##### Listed entries #####
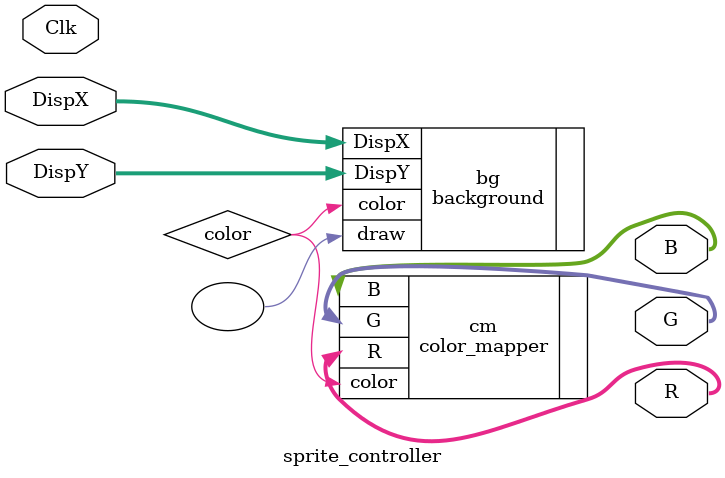
<source format=sv>
module sprite_controller
(
    input logic Clk,
    input logic [9:0] DispX, DispY,
    output logic [7:0] R, G, B
);

color_mapper cm
(
    .color(color),
    .R(R),
    .G(G),
    .B(B)
);

background bg
(
    .DispX(DispX),
    .DispY(DispY),
    .color(color),
    .draw()
);

endmodule

</source>
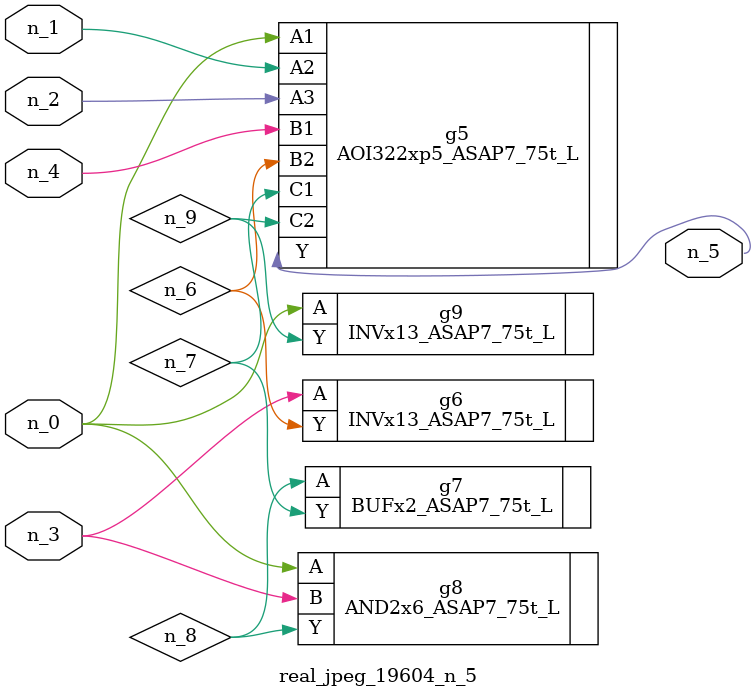
<source format=v>
module real_jpeg_19604_n_5 (n_4, n_0, n_1, n_2, n_3, n_5);

input n_4;
input n_0;
input n_1;
input n_2;
input n_3;

output n_5;

wire n_8;
wire n_6;
wire n_7;
wire n_9;

AOI322xp5_ASAP7_75t_L g5 ( 
.A1(n_0),
.A2(n_1),
.A3(n_2),
.B1(n_4),
.B2(n_6),
.C1(n_7),
.C2(n_9),
.Y(n_5)
);

AND2x6_ASAP7_75t_L g8 ( 
.A(n_0),
.B(n_3),
.Y(n_8)
);

INVx13_ASAP7_75t_L g9 ( 
.A(n_0),
.Y(n_9)
);

INVx13_ASAP7_75t_L g6 ( 
.A(n_3),
.Y(n_6)
);

BUFx2_ASAP7_75t_L g7 ( 
.A(n_8),
.Y(n_7)
);


endmodule
</source>
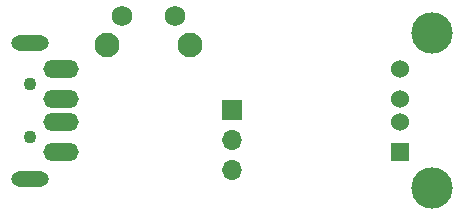
<source format=gbr>
%TF.GenerationSoftware,KiCad,Pcbnew,7.0.9*%
%TF.CreationDate,2024-04-25T13:42:10+02:00*%
%TF.ProjectId,UsbLoad,5573624c-6f61-4642-9e6b-696361645f70,rev?*%
%TF.SameCoordinates,Original*%
%TF.FileFunction,Soldermask,Bot*%
%TF.FilePolarity,Negative*%
%FSLAX46Y46*%
G04 Gerber Fmt 4.6, Leading zero omitted, Abs format (unit mm)*
G04 Created by KiCad (PCBNEW 7.0.9) date 2024-04-25 13:42:10*
%MOMM*%
%LPD*%
G01*
G04 APERTURE LIST*
%ADD10C,1.100000*%
%ADD11O,3.000000X1.500000*%
%ADD12O,3.200000X1.300000*%
%ADD13R,1.700000X1.700000*%
%ADD14O,1.700000X1.700000*%
%ADD15C,2.100000*%
%ADD16C,1.750000*%
%ADD17R,1.524000X1.524000*%
%ADD18C,1.524000*%
%ADD19C,3.500000*%
G04 APERTURE END LIST*
D10*
%TO.C,J1*%
X67685000Y-61500000D03*
X67685000Y-57000000D03*
D11*
X70285000Y-62750000D03*
X70285000Y-60250000D03*
X70285000Y-58250000D03*
X70285000Y-55750000D03*
D12*
X67685000Y-65000000D03*
X67685000Y-53500000D03*
%TD*%
D13*
%TO.C,J3*%
X84775000Y-59210000D03*
D14*
X84775000Y-61750000D03*
X84775000Y-64290000D03*
%TD*%
D15*
%TO.C,SW1*%
X74225000Y-53702500D03*
X81235000Y-53702500D03*
D16*
X75475000Y-51212500D03*
X79975000Y-51212500D03*
%TD*%
D17*
%TO.C,J2*%
X99022500Y-62750000D03*
D18*
X99022500Y-60250000D03*
X99022500Y-58250000D03*
X99022500Y-55750000D03*
D19*
X101732500Y-65820000D03*
X101732500Y-52680000D03*
%TD*%
M02*

</source>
#####
**About this exercise**. Without the pictures, output the full listing exactly as it stands.

**Solution to the exercise**.
<source format=sv>
module sprite_controller
(
    input logic Clk,
    input logic [9:0] DispX, DispY,
    output logic [7:0] R, G, B
);

color_mapper cm
(
    .color(color),
    .R(R),
    .G(G),
    .B(B)
);

background bg
(
    .DispX(DispX),
    .DispY(DispY),
    .color(color),
    .draw()
);

endmodule

</source>
<source format=v>
module real_jpeg_19604_n_5 (n_4, n_0, n_1, n_2, n_3, n_5);

input n_4;
input n_0;
input n_1;
input n_2;
input n_3;

output n_5;

wire n_8;
wire n_6;
wire n_7;
wire n_9;

AOI322xp5_ASAP7_75t_L g5 ( 
.A1(n_0),
.A2(n_1),
.A3(n_2),
.B1(n_4),
.B2(n_6),
.C1(n_7),
.C2(n_9),
.Y(n_5)
);

AND2x6_ASAP7_75t_L g8 ( 
.A(n_0),
.B(n_3),
.Y(n_8)
);

INVx13_ASAP7_75t_L g9 ( 
.A(n_0),
.Y(n_9)
);

INVx13_ASAP7_75t_L g6 ( 
.A(n_3),
.Y(n_6)
);

BUFx2_ASAP7_75t_L g7 ( 
.A(n_8),
.Y(n_7)
);


endmodule
</source>
<source format=gbr>
%TF.GenerationSoftware,KiCad,Pcbnew,7.0.9*%
%TF.CreationDate,2024-04-25T13:42:10+02:00*%
%TF.ProjectId,UsbLoad,5573624c-6f61-4642-9e6b-696361645f70,rev?*%
%TF.SameCoordinates,Original*%
%TF.FileFunction,Soldermask,Bot*%
%TF.FilePolarity,Negative*%
%FSLAX46Y46*%
G04 Gerber Fmt 4.6, Leading zero omitted, Abs format (unit mm)*
G04 Created by KiCad (PCBNEW 7.0.9) date 2024-04-25 13:42:10*
%MOMM*%
%LPD*%
G01*
G04 APERTURE LIST*
%ADD10C,1.100000*%
%ADD11O,3.000000X1.500000*%
%ADD12O,3.200000X1.300000*%
%ADD13R,1.700000X1.700000*%
%ADD14O,1.700000X1.700000*%
%ADD15C,2.100000*%
%ADD16C,1.750000*%
%ADD17R,1.524000X1.524000*%
%ADD18C,1.524000*%
%ADD19C,3.500000*%
G04 APERTURE END LIST*
D10*
%TO.C,J1*%
X67685000Y-61500000D03*
X67685000Y-57000000D03*
D11*
X70285000Y-62750000D03*
X70285000Y-60250000D03*
X70285000Y-58250000D03*
X70285000Y-55750000D03*
D12*
X67685000Y-65000000D03*
X67685000Y-53500000D03*
%TD*%
D13*
%TO.C,J3*%
X84775000Y-59210000D03*
D14*
X84775000Y-61750000D03*
X84775000Y-64290000D03*
%TD*%
D15*
%TO.C,SW1*%
X74225000Y-53702500D03*
X81235000Y-53702500D03*
D16*
X75475000Y-51212500D03*
X79975000Y-51212500D03*
%TD*%
D17*
%TO.C,J2*%
X99022500Y-62750000D03*
D18*
X99022500Y-60250000D03*
X99022500Y-58250000D03*
X99022500Y-55750000D03*
D19*
X101732500Y-65820000D03*
X101732500Y-52680000D03*
%TD*%
M02*

</source>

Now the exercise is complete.